主なハイライト
- 米海軍の封鎖により輸出が停止した後、イランの陸上原油備蓄は急速に拡大しており、Kplerのデータは12〜22日以内に容量が限界に達する可能性を示唆しています。
- 強制的な生産停止はイランの油田にダメージを与えるリスクがあり、再稼働に多大なコストと時間がかかるだけでなく、テヘランが必要とする輸出収入を断つことになります。
- 今回のオイルショックは再生可能エネルギーへの世界的な移行を加速させているようで、3月の中国のソーラーパネル、バッテリー、EVの輸出は過去最高を記録しました。
主なハイライト

米国による海上封鎖は、イランの陸上原油備蓄を危機的なレベルにまで追い込み、世界第3位のOPEC産油国である同国に対し、数週間以内に油井の閉鎖を開始せざるを得ない状況を作り出しています。
ブルームバーグの報道によると、分析会社Kplerのデータは、封鎖が続く場合、イランは12日から22日以内に備蓄容量を使い果たす可能性があることを示唆しています。この潜在的な生産停止は、2月28日に始まった紛争ですでに逼迫している世界市場から、かなりの量の原油を排除する可能性があります。スコット・ベセント財務長官は4月22日、Xに「数日以内にハルク島の備蓄は満杯になり、脆弱なイランの油井は閉鎖されるだろう」と投稿しました。
封鎖により、イランの主要な輸出ターミナルからの原油の流れが滞っています。コロンビア大学グローバル・エネルギー・ポリシー・センター(CGEP)によると、ハルク島の貯蔵タンクは、300万バレルの追加分を受け入れた後、4月20日時点で容量の74%に達しました。4月17日から21日の間に、イランの陸上在庫は日量170万バレルのペースで増加しました。イランは約1億2,700万バレルの洋上備蓄を利用可能ですが、陸上在庫の急速な積み上がりは輸出混乱の深刻さを物語っています。

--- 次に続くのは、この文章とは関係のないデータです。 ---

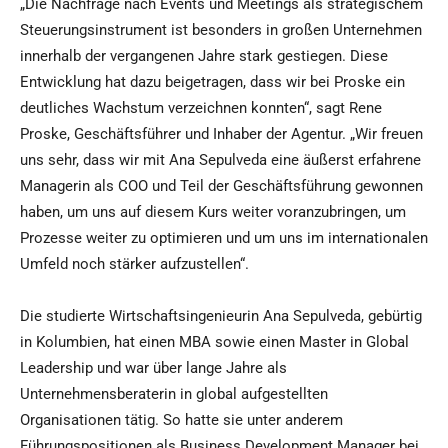
„Die Nachfrage nach Events und Meetings als strategischem
Steuerungsinstrument ist besonders in großen Unternehmen
innerhalb der vergangenen Jahre stark gestiegen. Diese
Entwicklung hat dazu beigetragen, dass wir bei Proske ein
deutliches Wachstum verzeichnen konnten“, sagt Rene
Proske, Geschäftsführer und Inhaber der Agentur. „Wir freuen
uns sehr, dass wir mit Ana Sepulveda eine äußerst erfahrene
Managerin als COO und Teil der Geschäftsführung gewonnen
haben, um uns auf diesem Kurs weiter voranzubringen, um
Prozesse weiter zu optimieren und um uns im internationalen
Umfeld noch stärker aufzustellen“.
Die studierte Wirtschaftsingenieurin Ana Sepulveda, gebürtig
in Kolumbien, hat einen MBA sowie einen Master in Global
Leadership und war über lange Jahre als
Unternehmensberaterin in global aufgestellten
Organisationen tätig. So hatte sie unter anderem
Führungspositionen als Business Development Manager bei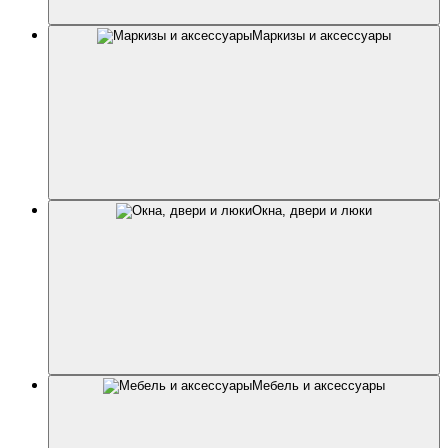
Маркизы и аксессуары
Окна, двери и люки
Мебель и аксессуары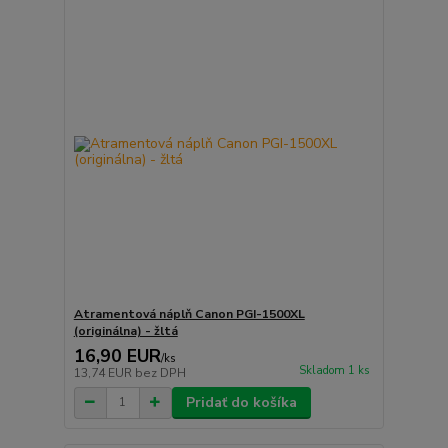
Atramentová náplň Canon PGI-1500XL
(originálna) - žltá
16,90 EUR
/
ks
Skladom 1 ks
13,74 EUR
bez DPH
Pridať do košíka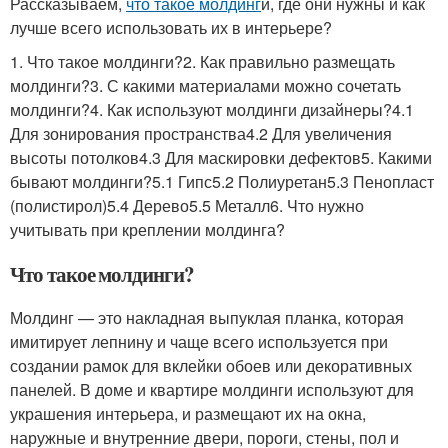
Рассказываем,
что такое молдинг
и, где они нужны и как
лучше всего использовать их в интерьере?
1. Что такое молдинги?2. Как правильно размещать
молдинги?3. С какими материалами можно сочетать
молдинги?4. Как используют молдинги дизайнеры?4.1
Для зонирования пространства4.2 Для увеличения
высоты потолков4.3 Для маскировки дефектов5. Какими
бывают молдинги?5.1 Гипс5.2 Полиуретан5.3 Пенопласт
(полистирол)5.4 Дерево5.5 Металл6. Что нужно
учитывать при креплении молдинга?
Что такое молдинги?
Молдинг — это накладная выпуклая планка, которая
имитирует лепнину и чаще всего используется при
создании рамок для вклейки обоев или декоративных
панелей. В доме и квартире молдинги используют для
украшения интерьера, и размещают их на окна,
наружные и внутренние двери, пороги, стены, пол и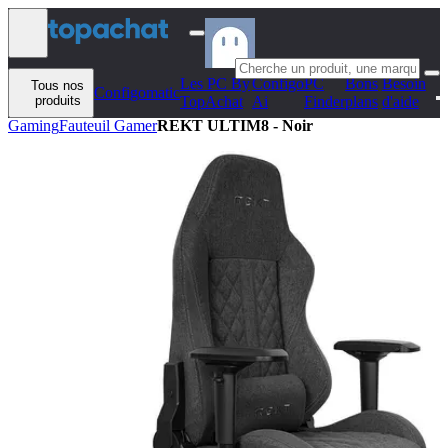
Aller au contenu
Les PC By
Configo
PC
Bons
Besoin
Tous nos
Configomatic
produits
TopAchat
Ai
Finder
plans
d'aide
Gaming
Fauteuil Gamer
REKT ULTIM8 - Noir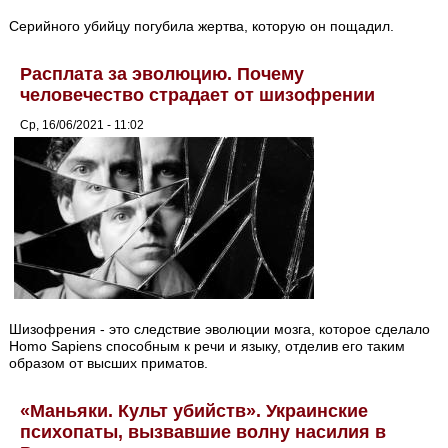
Серийного убийцу погубила жертва, которую он пощадил.
Расплата за эволюцию. Почему
человечество страдает от шизофрении
Ср, 16/06/2021 - 11:02
Шизофрения - это следствие эволюции мозга, которое сделало
Homo Sapiens способным к речи и языку, отделив его таким
образом от высших приматов.
«Маньяки. Культ убийств». Украинские
психопаты, вызвавшие волну насилия в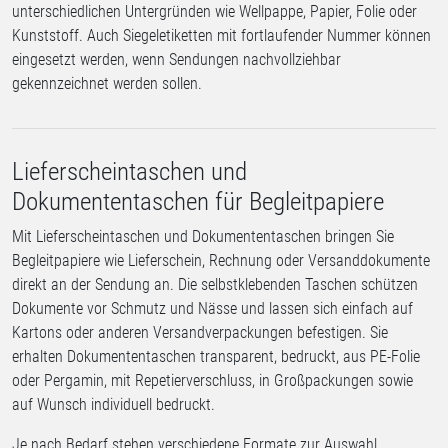
unterschiedlichen Untergründen wie Wellpappe, Papier, Folie oder
Kunststoff. Auch Siegeletiketten mit fortlaufender Nummer können
eingesetzt werden, wenn Sendungen nachvollziehbar
gekennzeichnet werden sollen.
Lieferscheintaschen und
Dokumententaschen für Begleitpapiere
Mit Lieferscheintaschen und Dokumententaschen bringen Sie
Begleitpapiere wie Lieferschein, Rechnung oder Versanddokumente
direkt an der Sendung an. Die selbstklebenden Taschen schützen
Dokumente vor Schmutz und Nässe und lassen sich einfach auf
Kartons oder anderen Versandverpackungen befestigen. Sie
erhalten Dokumententaschen transparent, bedruckt, aus PE-Folie
oder Pergamin, mit Repetierverschluss, in Großpackungen sowie
auf Wunsch individuell bedruckt.
Je nach Bedarf stehen verschiedene Formate zur Auswahl,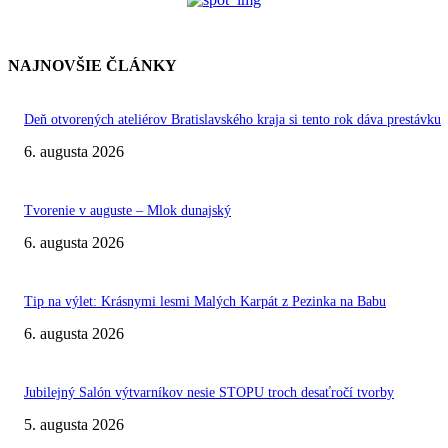
NAJNOVŠIE ČLÁNKY
Deň otvorených ateliérov Bratislavského kraja si tento rok dáva prestávku
6. augusta 2026
Tvorenie v auguste – Mlok dunajský
6. augusta 2026
Tip na výlet: Krásnymi lesmi Malých Karpát z Pezinka na Babu
6. augusta 2026
Jubilejný Salón výtvarníkov nesie STOPU troch desaťročí tvorby
5. augusta 2026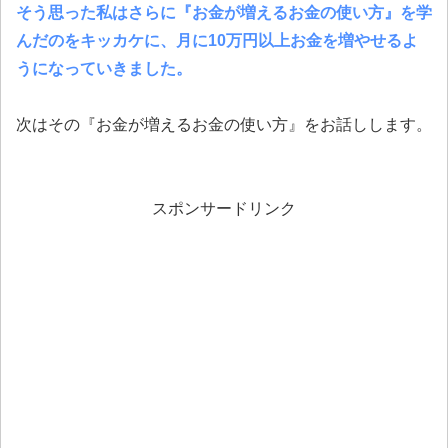
そう思った私はさらに『お金が増えるお金の使い方』を学
んだのをキッカケに、月に10万円以上お金を増やせるよ
うになっていきました。
次はその『お金が増えるお金の使い方』をお話しします。
スポンサードリンク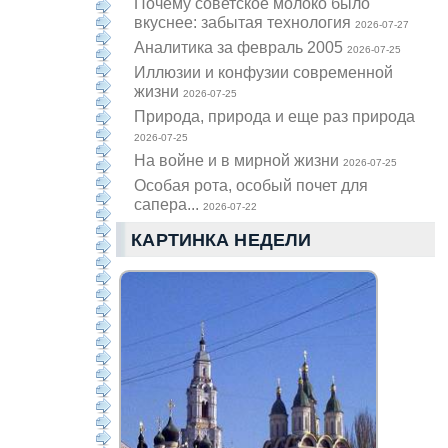
Почему советское молоко было
вкуснее: забытая технология
2026-07-27
Аналитика за февраль 2005
2026-07-25
Иллюзии и конфузии современной
жизни
2026-07-25
Природа, природа и еще раз природа
2026-07-25
На войне и в мирной жизни
2026-07-25
Особая рота, особый почет для
сапера...
2026-07-22
КАРТИНКА НЕДЕЛИ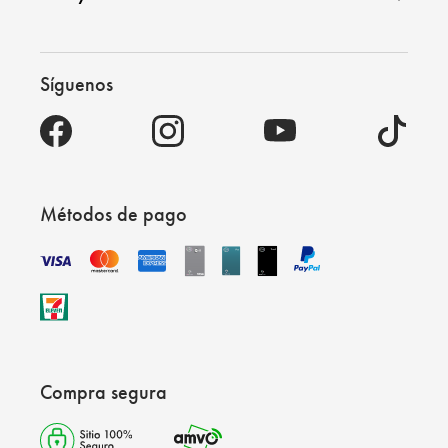
Síguenos
Métodos de pago
Compra segura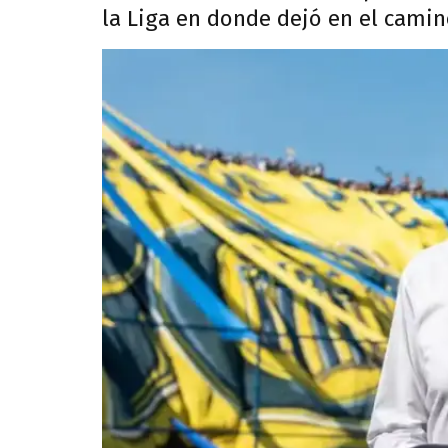
la Liga en donde dejó en el camin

生産停止は、イランの地下油田に長期的なダメージを与えるリスクがあり、再稼働には多額の費用と時間がかかる可能性があります。テヘランはすでに輸送中のタンカーに約1億6,000万バレルの石油を保有しており、数ヶ月間は収入を維持できますが、長期的な停止は主要な収入源を直撃することになります。
イランでの戦争と、それに続く世界の石油の5分の1が通過するホルムズ海峡の混乱は、エネルギー供給網の脆弱性を露呈させました。しかし、各国政府の対応は過去のオイルショック時とは異なっています。代替燃料源を求める一方で、将来のボラティリティに備えるため、各国は記録的な量の中国製クリーンテクノロジー製品を発注しています。
Emberのデータによると、3月の中国の太陽光関連製品の輸出は68ギガワットに達し、前月の約2倍となりました。バッテリーや電気自動車(EV)を含むクリーンテクノロジーの輸出総額は、過去最高の260億ドルに達しました。この急増は、燃料価格高騰にさらされている国々で最も顕著で、アフリカの中国製ソーラーパネルの輸入はわずか1ヶ月で176%増加しました。
この危機はエネルギー安全保障の定義を塗り替えつつあります。油田を持たない国は自国で原油を生産できませんが、日光が降り注ぐ国であれば、必要な設備を輸入することで自ら電力を生み出すことができます。このダイナミクスは、送電網が不安定で、より安価で自給自足可能な電力が魅力的な選択肢となっているパキスタンのような国々で、太陽光発電とバッテリーの設置ブームを巻き起こしています。
この傾向は孤立したものではありません。3月の中国のバッテリー輸出は初めて100億ドルを超え、ドイツと米国が最大の買い手となりました。太陽光発電とバッテリーを組み合わせることで、24時間安定した電力供給が可能になり、天然ガス火力発電所や不安定な世界の燃料市場への依存を減らすことができます。危機の最中、米国の石油・ガス輸出も日量1,290万バレルと過去最高を記録しましたが、同時に発生したクリーンエネルギー投資の急増は、重要な転換点を迎えていることを示しています。
本記事は情報提供のみを目的としており、投資勧誘を目的としたものではありません。